Setelah menggelar rapat dan mendengarkan berbagai saran, Presiden Jokowi memutuskan Pilkada 2020 tetap dilaksanakan sesuai jadwal. Sederet alasan dibeberkan Mahfud mengapa pilkada tetap jalan terus.

"Hak konstitusi rakyat, untuk memilih dan dipilih sesuai dengan agenda yang diatur dalam Undang-Undang," kata Mahfud.

Kedua, banyak negara lain yang juga tetap dan bisa melaksanakan Pemilu meskipun dilanda wabah virus korona. Bahkan, kata Mahfud, negara sekelas Amerika Serikat pun tak menunda Pilpres walaupaun angka kasus masih tinggi.

Menurut Presiden Jokowi, kata Mahfud, menunda Pilkada sampai pandemi COVID-19 berakhir sama saja dengan tidak adanya kepastian. Sebab, tak ada satu pun organisasi atau lembaga yang bisa menjamin kapan pandemi ini akan berakhir.

"Jika Pilkada ditunda sampai bencana COVID-19 selesai, maka itu tidak memberi kepastian, karena tidak ada satu pun orang atau lembaga yang bisa pastikan kapan COVID-19 selesai.
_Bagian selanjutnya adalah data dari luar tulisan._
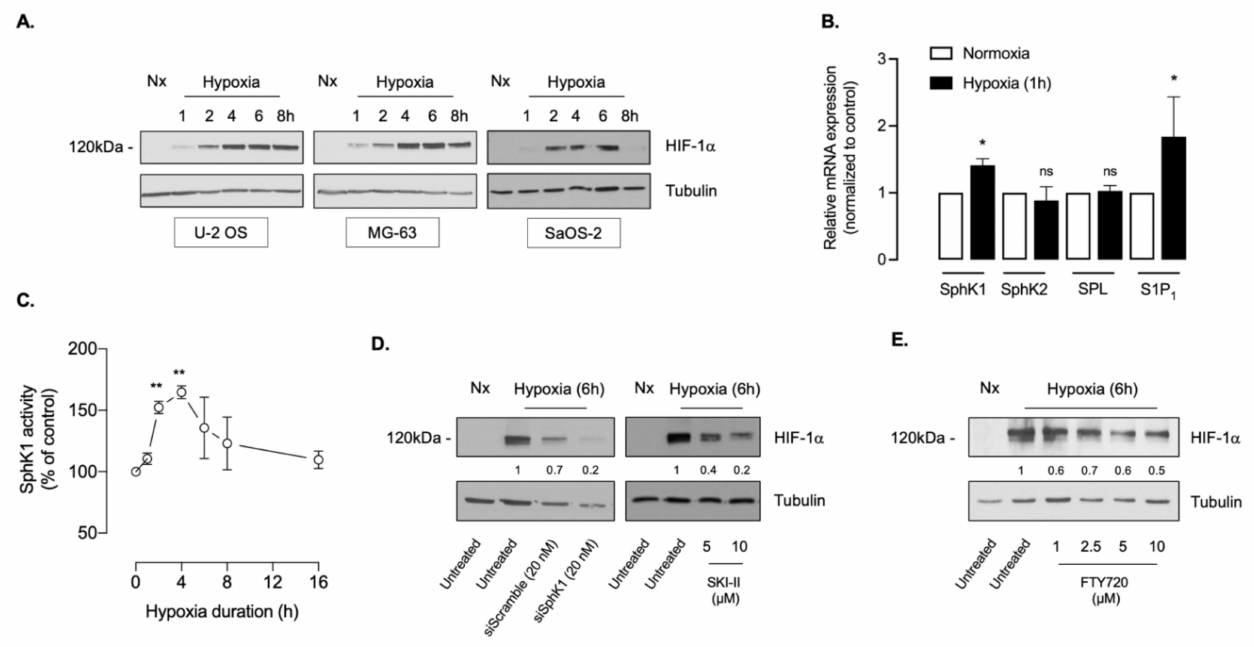
Figure 1. SphK1 inhibition by pharmacological inhibitors or RNA-silencing prevents HIF-1 α ac- cumulation in osteosarcoma. ( A ), human osteosarcoma U-2 OS, MG-63 and SaOS-2 cancer cells were incubated under normoxia or hypoxia up to 8 h. Cells were lysed and HIF-1 α expression was analyzed by immunoblotting with an anti-HIF-1 α antibody. Similar results were obtained in three independent experiments. ( B ), relative mRNA expression of SphK1, SphK2, S1P lyase (SPL) and S1P1 was measured in normoxic (Nx) and hypoxic U-2 OS cells. Columns; mean of at least three independent experiments, SEM. *, p < 0.05; n.s., not significant. ( C ), U-2 OS cells were incubated under hypoxia for the indicated times. Cell lysates were tested for SphK1 activity. Points; mean of five independent experiments, SEM. **, p < 0.01. Basal SphK1 activity was 290 ± 18 pmol/mg/min. ( D ), HIF-1 α expression was analyzed on U-2 OS cells treated with the indicated concentrations of SKI-II (left) or with 20 nmol/L siSphK1 or scrambled siRNA. Similar results were obtained in three independent experiments. ( E ), U-2 OS cells were treated with the indicated concentrations of FTY720 and incubated under hypoxia for 6 h. Cell lysates were assayed for HIF-1 α expression, including untreated normoxic cells (Nx). Similar results were obtained in three independent experiments. The uncropped Western blots have been shown in Figures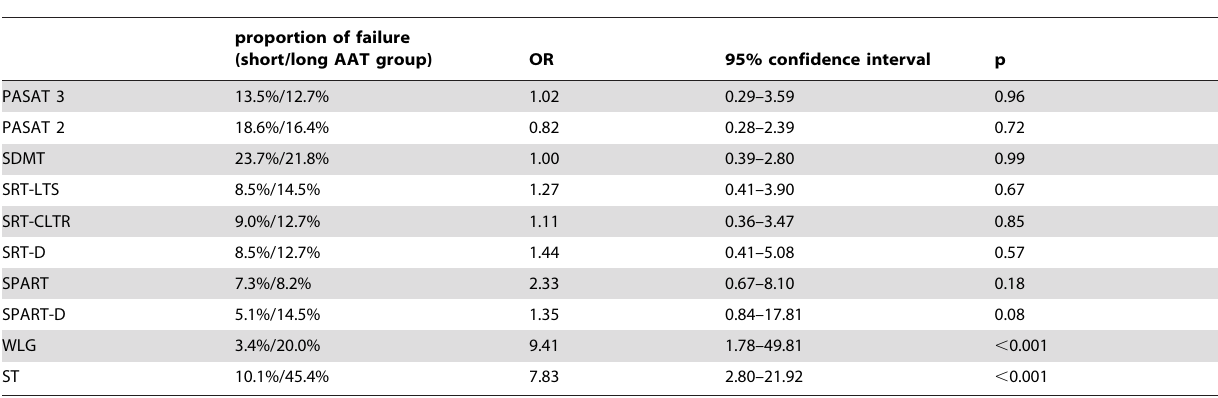
Table 4. Neuropsychological performance of MS subjects according to CNR1 (AAT)n polymorphism.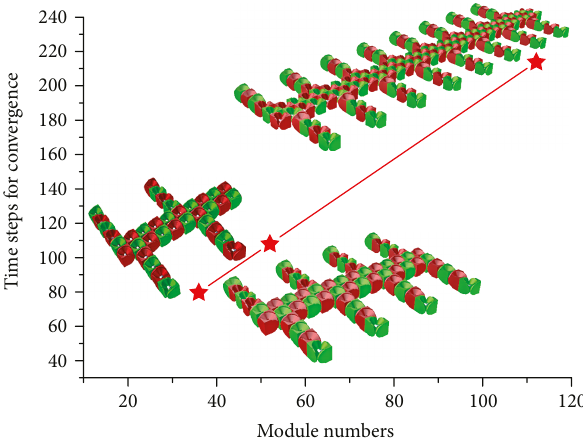
Figure 12: scalability to module numbers through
Diberbagai negara Pemilu tidak ditunda," papar Mahfud.

Selain itu, pemerintah tidak ingin ada kekosongan jabatan di lebih dari 200 daerah bila Pilkada 2020 ditunda. Sebabnya, Plt kepala daerah dianggap tak punya legitimasi dalam membambil keputusan. Padahal, kata Mahfud, hal tersebut diperlukan dalam mengambil kebijakan menghadapi COVID-19.

"Dalam COVID-19 kebijakan strategis yang berimplikasi pada pergerakan birokrasi itu perlu pengambilan keputusan dan langkah-langkah yang strategis, maka akan kurang untungkan proses pemerintahan jika 270 daerah ditetapkan Plt sampai waktu tidak jelas," kata Mahfud.

Terakhir, dia bilang bahwa pemerintah sudah pernah menunda Pilkada. Yaitu seharusnya digelar pada 23 September menjadi 9 Desember. Penundaan itu dilakukan ketika awal COVID-19 melanda. Mahfud beralasan pemerintah sudah pernah menjawab permintaan masyarakat agar Pilkada ditunda.

"Oleh sebab itu penundaan sudah pernah untuk jawab suara masyarakat yang ingin ditunda," pungkasnya.